*Task to complete*. Each entry below should be given again exactly; the pictures stay out.

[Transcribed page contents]

◇ ◇ ◇ ◇

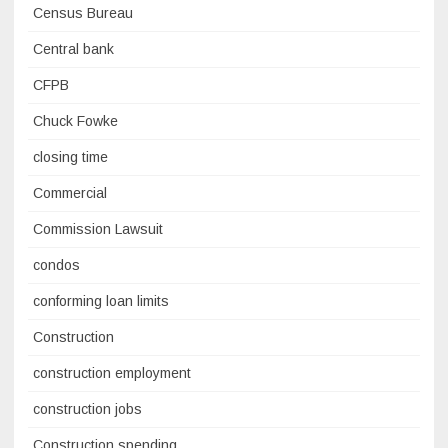
Census Bureau
Central bank
CFPB
Chuck Fowke
closing time
Commercial
Commission Lawsuit
condos
conforming loan limits
Construction
construction employment
construction jobs
Construction spending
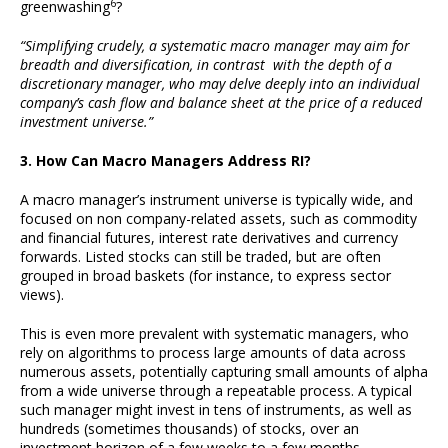
6
greenwashing
?
“Simplifying crudely, a systematic macro manager may aim for
breadth and diversification, in contrast with the depth of a
discretionary manager, who may delve deeply into an individual
company’s cash flow and balance sheet at the price of a reduced
investment universe.”
3. How Can Macro Managers Address RI?
A macro manager’s instrument universe is typically wide, and
focused on non company-related assets, such as commodity
and financial futures, interest rate derivatives and currency
forwards. Listed stocks can still be traded, but are often
grouped in broad baskets (for instance, to express sector
views).
This is even more prevalent with systematic managers, who
rely on algorithms to process large amounts of data across
numerous assets, potentially capturing small amounts of alpha
from a wide universe through a repeatable process. A typical
such manager might invest in tens of instruments, as well as
hundreds (sometimes thousands) of stocks, over an
investment horizon of a few weeks to a few months.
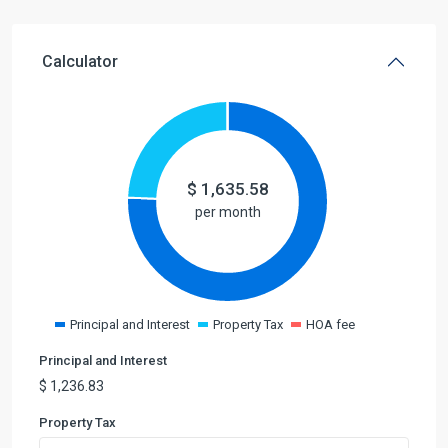
Calculator
$
1,635.58
per month
Principal and Interest
Property Tax
HOA fee
Principal and Interest
$
1,236.83
Property Tax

◇ ◇ ◇ ◇

*Response*.
Census Bureau
Central bank
CFPB
Chuck Fowke
closing time
Commercial
Commission Lawsuit
condos
conforming loan limits
Construction
construction employment
construction jobs
Construction spending
6
greenwashing
?
“Simplifying crudely, a systematic macro manager may aim for
breadth and diversification, in contrast with the depth of a
discretionary manager, who may delve deeply into an individual
company’s cash flow and balance sheet at the price of a reduced
investment universe.”
3. How Can Macro Managers Address RI?
A macro manager’s instrument universe is typically wide, and
focused on non company-related assets, such as commodity
and financial futures, interest rate derivatives and currency
forwards. Listed stocks can still be traded, but are often
grouped in broad baskets (for instance, to express sector
views).
This is even more prevalent with systematic managers, who
rely on algorithms to process large amounts of data across
numerous assets, potentially capturing small amounts of alpha
from a wide universe through a repeatable process. A typical
such manager might invest in tens of instruments, as well as
hundreds (sometimes thousands) of stocks, over an
investment horizon of a few weeks to a few months.
Calculator
$
1,635.58
per month
Principal and Interest
Property Tax
HOA fee
Principal and Interest
$
1,236.83
Property Tax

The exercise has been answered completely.